Extrait cité
╭──

Extrait de l'arrêt n° 3/2024 du 11 janvier 2024 -( Numéros du rôle : 7481, 7510, 7511 et 7521) En cause : les recours en annulation totale ou partielle de l'ordonnance de la Région de Bruxelles-Capitale du 29 octobre 2020 ' modifiant l'ordonnance du 26 juillet 2013 transposant la directive 2011/16/UE du Conseil du 15 février 2011 relative à la coopération administrative dans le domaine fiscal et abrogeant la directive 77/799/CEE et modifiant le Code bruxellois de procédure fiscale ', introduits par l'association de fait « Belgian Association of Tax Lawyers » et autres, par l'Ordre des barreaux francophones et germanophone, par l'« Orde van Vlaamse balies » et Alain Claes et par l'Institut des Conseillers fiscaux et des Experts-comptables., de 1 janvier 2024

Extrait de l'arrêt n° 3/2024 du 11 janvier 2024

Numéros du rôle : 7481, 7510, 7511 et 7521

En cause : les recours en annulation totale ou partielle de l'ordonnance de la Région de Bruxelles-Capitale du 29 octobre 2020 " modifiant l'ordonnance du 26 juillet 2013 transposant la directive 2011/16/UE du Conseil du 15 février 2011 relative à la coopération administrative dans le domaine fiscal et abrogeant la directive 77/799/CEE et modifiant le Code bruxellois de procédure fiscale ", introduits par l'association de fait " Belgian Association of Tax Lawyers " et autres, par l'Ordre des barreaux francophones et germanophone, par l'" Orde van Vlaamse balies " et Alain Claes et par l'Institut des Conseillers fiscaux et des Experts-comptables.

╰──

Liste fournie
╭──

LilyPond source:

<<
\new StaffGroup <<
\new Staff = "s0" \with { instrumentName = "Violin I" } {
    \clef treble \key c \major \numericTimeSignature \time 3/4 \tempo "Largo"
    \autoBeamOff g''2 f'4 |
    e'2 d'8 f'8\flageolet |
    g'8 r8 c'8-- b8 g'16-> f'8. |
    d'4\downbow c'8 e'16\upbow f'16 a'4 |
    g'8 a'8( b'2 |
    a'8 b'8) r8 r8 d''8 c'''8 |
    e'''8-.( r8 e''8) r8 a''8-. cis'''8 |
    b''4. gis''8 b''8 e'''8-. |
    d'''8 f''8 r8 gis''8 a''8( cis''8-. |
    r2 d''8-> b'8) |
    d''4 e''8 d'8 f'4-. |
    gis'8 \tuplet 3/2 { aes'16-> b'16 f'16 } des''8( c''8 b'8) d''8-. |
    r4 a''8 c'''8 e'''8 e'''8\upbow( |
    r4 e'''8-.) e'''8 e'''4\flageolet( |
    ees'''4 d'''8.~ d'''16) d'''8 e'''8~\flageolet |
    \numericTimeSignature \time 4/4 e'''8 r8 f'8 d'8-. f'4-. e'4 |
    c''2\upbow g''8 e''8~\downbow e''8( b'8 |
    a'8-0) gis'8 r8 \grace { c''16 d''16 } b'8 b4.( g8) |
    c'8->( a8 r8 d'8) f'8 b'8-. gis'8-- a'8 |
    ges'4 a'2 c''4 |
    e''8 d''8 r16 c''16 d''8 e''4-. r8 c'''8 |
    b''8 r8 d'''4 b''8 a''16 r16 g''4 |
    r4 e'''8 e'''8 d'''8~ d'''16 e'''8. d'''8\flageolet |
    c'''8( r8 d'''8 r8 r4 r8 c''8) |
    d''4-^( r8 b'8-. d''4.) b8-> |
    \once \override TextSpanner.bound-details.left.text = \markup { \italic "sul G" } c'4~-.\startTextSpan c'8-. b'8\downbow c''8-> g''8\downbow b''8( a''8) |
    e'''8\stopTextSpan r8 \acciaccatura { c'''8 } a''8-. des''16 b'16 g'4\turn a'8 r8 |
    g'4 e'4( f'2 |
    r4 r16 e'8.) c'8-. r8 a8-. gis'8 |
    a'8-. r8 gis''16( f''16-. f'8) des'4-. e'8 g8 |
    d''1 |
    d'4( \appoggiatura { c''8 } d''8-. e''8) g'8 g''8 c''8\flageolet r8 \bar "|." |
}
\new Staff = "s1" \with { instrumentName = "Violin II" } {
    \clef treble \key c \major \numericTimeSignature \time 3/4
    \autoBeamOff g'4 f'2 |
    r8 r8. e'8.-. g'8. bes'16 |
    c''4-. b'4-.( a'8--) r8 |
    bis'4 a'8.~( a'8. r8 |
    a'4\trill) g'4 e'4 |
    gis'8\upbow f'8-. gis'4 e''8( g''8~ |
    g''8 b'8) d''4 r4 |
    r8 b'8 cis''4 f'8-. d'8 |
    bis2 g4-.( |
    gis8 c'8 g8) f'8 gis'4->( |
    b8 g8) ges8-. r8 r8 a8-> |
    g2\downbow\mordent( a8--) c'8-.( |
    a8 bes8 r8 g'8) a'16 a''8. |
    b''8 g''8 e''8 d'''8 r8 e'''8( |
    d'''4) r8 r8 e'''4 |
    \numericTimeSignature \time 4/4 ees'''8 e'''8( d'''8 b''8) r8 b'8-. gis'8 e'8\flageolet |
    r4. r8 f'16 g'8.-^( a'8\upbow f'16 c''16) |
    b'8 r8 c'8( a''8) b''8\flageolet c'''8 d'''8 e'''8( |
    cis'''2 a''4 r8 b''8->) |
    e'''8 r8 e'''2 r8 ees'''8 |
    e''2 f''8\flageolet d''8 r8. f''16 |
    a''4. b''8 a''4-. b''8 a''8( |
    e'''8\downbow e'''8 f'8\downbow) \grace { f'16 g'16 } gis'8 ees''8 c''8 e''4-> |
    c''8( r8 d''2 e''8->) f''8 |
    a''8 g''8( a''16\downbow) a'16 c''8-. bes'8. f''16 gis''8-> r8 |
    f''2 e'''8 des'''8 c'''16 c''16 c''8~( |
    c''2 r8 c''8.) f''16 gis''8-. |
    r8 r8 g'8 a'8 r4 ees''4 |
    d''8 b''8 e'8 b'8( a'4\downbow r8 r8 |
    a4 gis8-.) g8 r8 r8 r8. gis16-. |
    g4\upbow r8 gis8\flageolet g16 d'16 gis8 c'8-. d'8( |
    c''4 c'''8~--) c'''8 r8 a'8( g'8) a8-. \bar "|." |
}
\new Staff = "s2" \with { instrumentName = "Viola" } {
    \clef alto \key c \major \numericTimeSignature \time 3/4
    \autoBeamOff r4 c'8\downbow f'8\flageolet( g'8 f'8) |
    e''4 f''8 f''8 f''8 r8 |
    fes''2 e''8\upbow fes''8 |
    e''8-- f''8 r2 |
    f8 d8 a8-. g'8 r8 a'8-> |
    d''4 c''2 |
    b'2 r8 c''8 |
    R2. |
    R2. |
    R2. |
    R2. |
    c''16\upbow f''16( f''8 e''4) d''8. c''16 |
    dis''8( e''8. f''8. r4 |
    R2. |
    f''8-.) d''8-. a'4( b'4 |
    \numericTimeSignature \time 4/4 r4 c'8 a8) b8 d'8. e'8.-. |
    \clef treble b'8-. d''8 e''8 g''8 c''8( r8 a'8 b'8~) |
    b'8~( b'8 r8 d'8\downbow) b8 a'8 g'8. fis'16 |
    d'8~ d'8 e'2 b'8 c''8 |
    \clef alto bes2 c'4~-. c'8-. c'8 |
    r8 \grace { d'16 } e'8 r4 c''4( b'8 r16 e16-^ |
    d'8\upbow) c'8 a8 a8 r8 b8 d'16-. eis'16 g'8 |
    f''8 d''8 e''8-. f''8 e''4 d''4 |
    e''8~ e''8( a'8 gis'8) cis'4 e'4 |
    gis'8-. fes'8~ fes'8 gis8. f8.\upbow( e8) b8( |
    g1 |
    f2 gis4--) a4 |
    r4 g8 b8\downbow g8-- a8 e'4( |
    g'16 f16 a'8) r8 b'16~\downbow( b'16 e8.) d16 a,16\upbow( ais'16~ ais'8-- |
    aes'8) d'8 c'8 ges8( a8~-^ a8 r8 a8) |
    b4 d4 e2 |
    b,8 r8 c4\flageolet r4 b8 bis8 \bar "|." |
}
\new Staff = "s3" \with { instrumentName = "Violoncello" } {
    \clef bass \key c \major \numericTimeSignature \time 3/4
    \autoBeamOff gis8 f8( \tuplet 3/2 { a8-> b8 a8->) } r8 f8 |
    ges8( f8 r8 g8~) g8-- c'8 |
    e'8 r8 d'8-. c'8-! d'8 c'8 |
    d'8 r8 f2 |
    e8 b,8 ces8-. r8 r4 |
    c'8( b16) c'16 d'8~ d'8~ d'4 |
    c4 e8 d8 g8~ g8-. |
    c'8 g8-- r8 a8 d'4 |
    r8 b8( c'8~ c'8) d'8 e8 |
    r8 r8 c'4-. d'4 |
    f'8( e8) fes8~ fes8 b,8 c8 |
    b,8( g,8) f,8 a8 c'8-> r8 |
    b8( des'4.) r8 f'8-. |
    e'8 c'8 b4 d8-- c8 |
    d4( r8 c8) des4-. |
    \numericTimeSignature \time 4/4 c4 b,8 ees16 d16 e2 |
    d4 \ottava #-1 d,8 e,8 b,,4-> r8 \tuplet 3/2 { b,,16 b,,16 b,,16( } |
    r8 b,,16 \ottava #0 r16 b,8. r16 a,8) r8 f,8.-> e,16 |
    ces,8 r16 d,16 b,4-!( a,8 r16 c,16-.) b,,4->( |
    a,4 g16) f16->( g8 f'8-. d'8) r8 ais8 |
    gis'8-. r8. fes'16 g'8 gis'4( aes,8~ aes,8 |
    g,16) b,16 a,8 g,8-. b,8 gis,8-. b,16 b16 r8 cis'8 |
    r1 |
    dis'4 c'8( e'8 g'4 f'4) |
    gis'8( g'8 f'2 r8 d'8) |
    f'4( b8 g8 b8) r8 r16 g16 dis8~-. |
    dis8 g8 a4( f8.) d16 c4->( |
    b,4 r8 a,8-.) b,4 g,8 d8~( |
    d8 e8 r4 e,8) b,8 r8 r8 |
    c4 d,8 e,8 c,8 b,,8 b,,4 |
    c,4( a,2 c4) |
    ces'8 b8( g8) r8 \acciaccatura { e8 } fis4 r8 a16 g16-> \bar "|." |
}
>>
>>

╰──

Consigne à suivre
Reprenez l'extrait d'arrêt sur les recours contre l'ordonnance bruxelloise du 29 octobre 2020 et poursuivez-le après sa dernière phrase.

Réponse attendue
La Cour constitutionnelle,

composée des présidents L. Lavrysen et P. Nihoul, et des juges T. Giet, J. Moerman, M. Pâques, Y. Kherbache, D. Pieters, S. de Bethune, E. Bribosia et K. Jadin, assistée du greffier N. Dupont, présidée par le président L. Lavrysen,

après en avoir délibéré, rend l'arrêt suivant :

  1. Objet des recours et procédure

    1. Par requête adressée à la Cour par lettre recommandée à la poste le 11 décembre 2020 et parvenue au greffe le 15 décembre 2020, un recours en annulation partielle de l'ordonnance de la Région de Bruxelles-Capitale du 29 octobre 2020 " modifiant l'ordonnance du 26 juillet 2013 transposant la directive 2011/16/UE du Conseil du 15 février 2011 relative à la coopération administrative dans le domaine fiscal et abrogeant la directive 77/799/CEE et modifiant le Code bruxellois de procédure fiscale " (publiée au Moniteur belge du 6 novembre 2020, deuxième édition) a été introduit par l'association de fait " Belgian Association of Tax Lawyers ", Paul Verhaeghe et Gerd Goyvaerts, assistés et représentés par Me P. Malherbe, avocat au barreau de Bruxelles.

      Par la même requête, les parties requérantes demandaient également la suspension partielle de la même ordonnance. Par l'arrêt n° 46/2021 du 11 mars 2021 (ECLI:BE:GHCC:2021:ARR.046), publié au Moniteur belge du 16 mars 2021, deuxième édition, la Cour a partiellement suspendu cette ordonnance.

    2. Par requête adressée à la Cour par lettre recommandée à la poste le 3 février 2021 et parvenue au greffe le 5 février 2021, l'Ordre des barreaux francophones et germanophone, assisté et représenté par Me S. Scarnà, avocat au barreau de Bruxelles, a introduit un recours en annulation de la même ordonnance.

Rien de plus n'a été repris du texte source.